Don’t overload boxes. If a box is uncomfortable to lift and maneuver, it is already too heavy. Spread items out rather than loading them all in a single box. Use a dolly to move heavy or bulky items.
Pack in a logical order. Pack like items together and label boxes clearly. You’ll be able to find what your loved one wants to unpack first, without having to dig through everything else.
On the big moving day there will be a lot of heavy objects being moved and items put where they shouldn’t be. Keep a close eye out to make sure everyone involved stays safe.
Take multiple days. If possible, spread out the moving process. Start moving nonessentials into the new place before your loved ones make the move. The more you set up now, the less stressful the final moving day will be.
Plan where everything will go. The more times you move a box, the more danger there is of straining your back. Don’t move things until you know where they will go.
Keep hallways and pathways clear. Organize boxes in neat piles away from heavy traffic zones. Trim overgrown shrubs or tree branches that cross paths. Place mats over slippery surfaces.
Lift properly. Squat down and lift with your legs and arms, not your back. Wear comfortable, nonrestrictive clothing and closed-toe shoes.

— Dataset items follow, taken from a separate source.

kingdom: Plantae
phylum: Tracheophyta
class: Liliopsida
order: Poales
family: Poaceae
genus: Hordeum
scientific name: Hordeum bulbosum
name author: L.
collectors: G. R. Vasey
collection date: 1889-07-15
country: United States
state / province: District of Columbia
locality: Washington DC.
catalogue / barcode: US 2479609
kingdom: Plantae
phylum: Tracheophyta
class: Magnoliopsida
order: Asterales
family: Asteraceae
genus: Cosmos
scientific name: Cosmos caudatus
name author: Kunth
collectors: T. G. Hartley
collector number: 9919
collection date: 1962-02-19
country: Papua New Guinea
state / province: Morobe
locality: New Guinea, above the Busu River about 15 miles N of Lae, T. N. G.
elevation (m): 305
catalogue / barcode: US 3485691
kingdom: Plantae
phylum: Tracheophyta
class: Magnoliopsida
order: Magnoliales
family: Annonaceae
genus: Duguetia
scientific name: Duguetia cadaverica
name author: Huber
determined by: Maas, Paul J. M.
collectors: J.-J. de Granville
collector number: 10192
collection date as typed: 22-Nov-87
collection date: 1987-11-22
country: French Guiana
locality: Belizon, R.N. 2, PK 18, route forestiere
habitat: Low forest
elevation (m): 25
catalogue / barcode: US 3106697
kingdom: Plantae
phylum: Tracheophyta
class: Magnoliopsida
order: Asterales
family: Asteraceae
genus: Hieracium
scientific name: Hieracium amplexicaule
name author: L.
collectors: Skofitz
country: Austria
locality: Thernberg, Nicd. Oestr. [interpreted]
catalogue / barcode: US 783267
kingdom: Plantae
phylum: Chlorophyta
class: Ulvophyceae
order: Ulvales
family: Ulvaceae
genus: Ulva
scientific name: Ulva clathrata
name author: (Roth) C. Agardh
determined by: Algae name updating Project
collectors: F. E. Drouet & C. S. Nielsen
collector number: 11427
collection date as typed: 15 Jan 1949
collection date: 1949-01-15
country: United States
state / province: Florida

Enlist the help of relatives. Moving isn’t a one-person job. Your loved ones will need all the help they can get. Call your relatives over and have them help with the heavy lifting.
More than just a move
Moving will be tough on you and the family, but remember that it is your loved ones who are leaving their home behind.
Relocating to a new house is more than just the move itself. It’s meeting new neighborsand exploring a new neighborhood. It’s unpacking and decorating the blank walls. It’s remembering where the extra soap was put, and getting used to new noises outside at night.
The transition will take time. Be there for your loved ones. They will need your support during this time of change.